Amending the Exceptions Clause
By Joseph Blocher. Full text here.
Jurisdiction stripping is the new constitutional amendment, and the Exceptions Clause is the new Article V. But despite legal academia’s long-running obsessions with the meaning of constitutional amendment and the limits (if any) on Congress’s power to control federal jurisdiction, we still lack even a basic understanding of how these two forms of constitutional politicking interact. As legislators increasingly propose and pass jurisdiction-stripping legislation and pursue politically charged constitutional amendments, these constitutional processes have begun to step off of the pages of law reviews and into the halls of Congress. The looming collision between them makes it all the more essential that each be understood. This Article advances that understanding by exploring the connections between the amendment process and the Exceptions Clause, illuminating the meaning, impact, and limits of each.

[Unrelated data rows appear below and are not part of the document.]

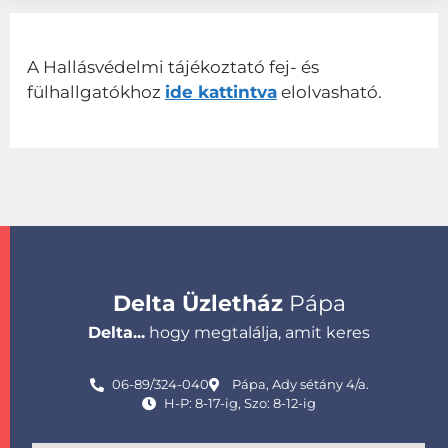
A Hallásvédelmi tájékoztató fej- és
fülhallgatókhoz
ide kattintva
elolvasható.
Delta Üzletház
Pápa
Delta...
hogy megtalálja, amit keres
06-89/324-040
Pápa, Ady sétány 4/a.
H-P: 8-17-ig, Szo: 8-12-ig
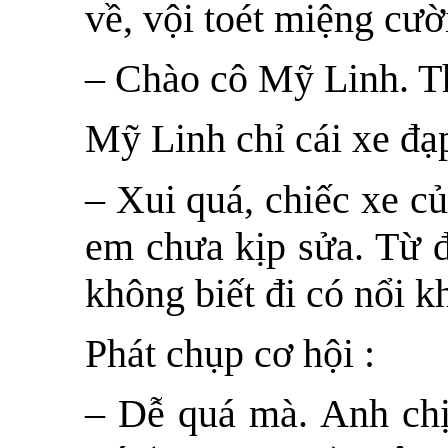
về, vội toét miệng cườ
– Chào cô Mỹ Linh. Th
Mỹ Linh chỉ cái xe đạ
– Xui quá, chiếc xe c
em chưa kịp sửa. Từ 
không biết đi có nổi 
Phát chụp cơ hội :
– Dễ quá mà. Anh chị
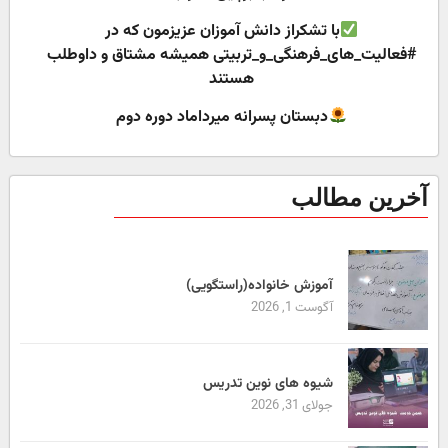
با تشکراز دانش آموزان عزیزمون که در
#فعالیت_های_فرهنگی_و_تربیتی همیشه مشتاق و داوطلب
هستند
دبستان پسرانه میرداماد دوره دوم
آخرین مطالب
آموزش خانواده(راستگویی)
آگوست 1, 2026
شیوه های نوین تدریس
جولای 31, 2026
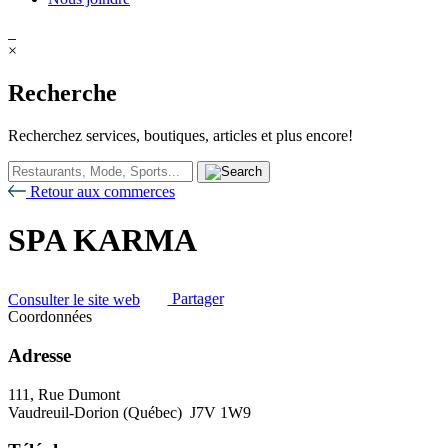
×
Recherche
Recherchez services, boutiques, articles et plus encore!
Retour aux commerces
SPA KARMA
Consulter le site web
Partager
Coordonnées
Adresse
111, Rue Dumont
Vaudreuil-Dorion (Québec) J7V 1W9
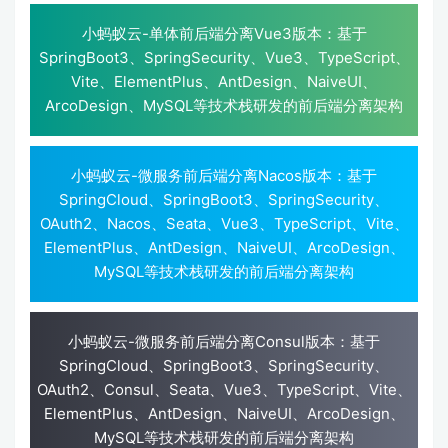
小蚂蚁云-单体前后端分离Vue3版本：基于
SpringBoot3、SpringSecurity、Vue3、TypeScript、
Vite、ElementPlus、AntDesign、NaiveUI、
ArcoDesign、MySQL等技术栈研发的前后端分离架构
小蚂蚁云-微服务前后端分离Nacos版本：基于
SpringCloud、SpringBoot3、SpringSecurity、
OAuth2、Nacos、Seata、Vue3、TypeScript、Vite、
ElementPlus、AntDesign、NaiveUI、ArcoDesign、
MySQL等技术栈研发的前后端分离架构
小蚂蚁云-微服务前后端分离Consul版本：基于
SpringCloud、SpringBoot3、SpringSecurity、
OAuth2、Consul、Seata、Vue3、TypeScript、Vite、
ElementPlus、AntDesign、NaiveUI、ArcoDesign、
MySQL等技术栈研发的前后端分离架构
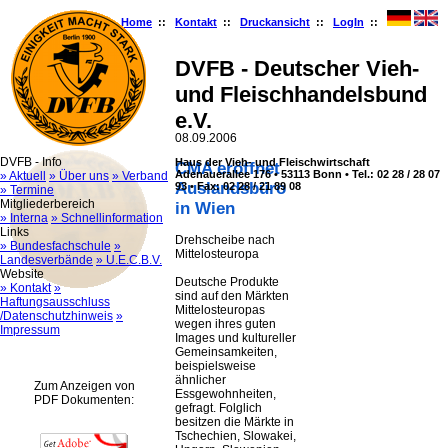
Home
::
Kontakt
::
Druckansicht
::
LogIn
::
DVFB - Deutscher Vieh-
und Fleischhandelsbund
e.V.
08.09.2006
DVFB - Info
Haus der Vieh- und Fleischwirtschaft
CMA eröffnet
Adenauerallee 176 • 53113 Bonn • Tel.: 02 28 / 28 07
» Aktuell
» Über uns
» Verband
Auslandsbüro
93 • Fax: 02 28 / 21 89 08
» Termine
Mitgliederbereich
in Wien
» Interna
» Schnellinformation
Links
Drehscheibe nach
» Bundesfachschule
»
Mittelosteuropa
Landesverbände
» U.E.C.B.V.
Website
Deutsche Produkte
» Kontakt
»
sind auf den Märkten
Haftungsausschluss
Mittelosteuropas
/Datenschutzhinweis
»
wegen ihres guten
Impressum
Images und kultureller
Gemeinsamkeiten,
beispielsweise
ähnlicher
Zum Anzeigen von
Essgewohnheiten,
PDF Dokumenten:
gefragt. Folglich
besitzen die Märkte in
Tschechien, Slowakei,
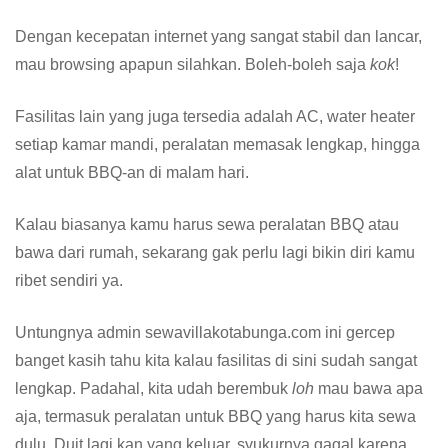
Dengan kecepatan internet yang sangat stabil dan lancar,
mau browsing apapun silahkan. Boleh-boleh saja
kok
!
Fasilitas lain yang juga tersedia adalah AC, water heater
setiap kamar mandi, peralatan memasak lengkap, hingga
alat untuk BBQ-an di malam hari.
Kalau biasanya kamu harus sewa peralatan BBQ atau
bawa dari rumah, sekarang gak perlu lagi bikin diri kamu
ribet sendiri ya.
Untungnya admin sewavillakotabunga.com ini gercep
banget kasih tahu kita kalau fasilitas di sini sudah sangat
lengkap. Padahal, kita udah berembuk
loh
mau bawa apa
aja, termasuk peralatan untuk BBQ yang harus kita sewa
dulu. Duit lagi kan yang keluar, syukurnya gagal karena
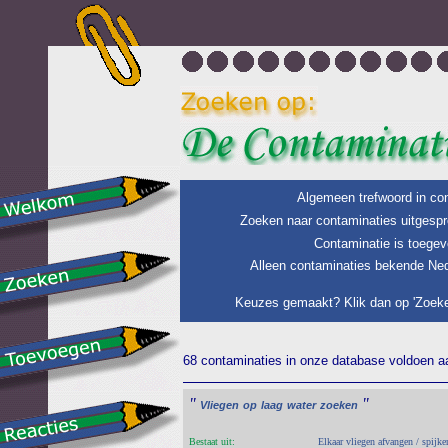
Algemeen trefwoord in con
Zoeken naar contaminaties uitgespr
Contaminatie is toegev
Alleen contaminaties bekende Ned
Keuzes gemaakt? Klik dan op 'Zoeke
68 contaminaties in onze database voldoen aan
"
"
Vliegen
op
laag
water
zoeken
Bestaat uit:
Elkaar vliegen afvangen / spijke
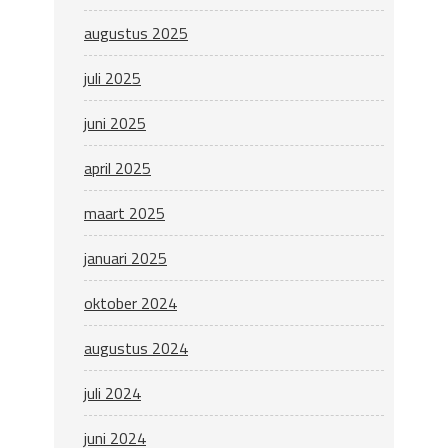
augustus 2025
juli 2025
juni 2025
april 2025
maart 2025
januari 2025
oktober 2024
augustus 2024
juli 2024
juni 2024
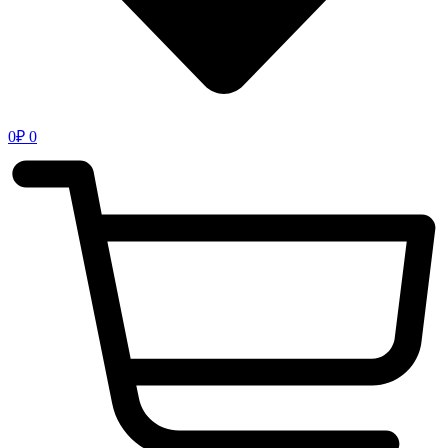
0
₽
0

In order to properly identify constraints on the Exceptions Clause, courts and scholars must first have a robust understanding of how constitutional amendments impact and alter provisions of the existing Constitution. Part I of this Article thus begins by describing the impact of constitutional amendment, arguing that amendments—very few of which refer to the specific provisions of the Constitution they are meant to change—are not simply additions. They can (and generally do) alter the meaning of the original Constitution, including the Exceptions Clause. Building from the text and history of the Constitution and the amendments themselves, this Part argues that properly interpreting amendments requires courts to identify what, if anything, an amendment “amends.” Part I concludes by suggesting how courts and scholars can better accomplish that interpretive task.
The second Part of the Article applies this amendment theory to the Exceptions Clause, analyzing the degree to which subsequent amendments have implicitly altered the power it gives Congress over federal jurisdiction. Although scholars have long sensed the existence of internal and external “constraints” on congressional power under the Clause, none have systematically incorporated a robust theory of constitutional amendment to explain these limitations. By doing so, this Article thickens and supports the external constraints theory of Congress’s Exceptions Clause power, and may help shed light on two of legal academia’s central quests: clarifying the meaning of constitutional amendment and finding limits on the Exceptions Clause.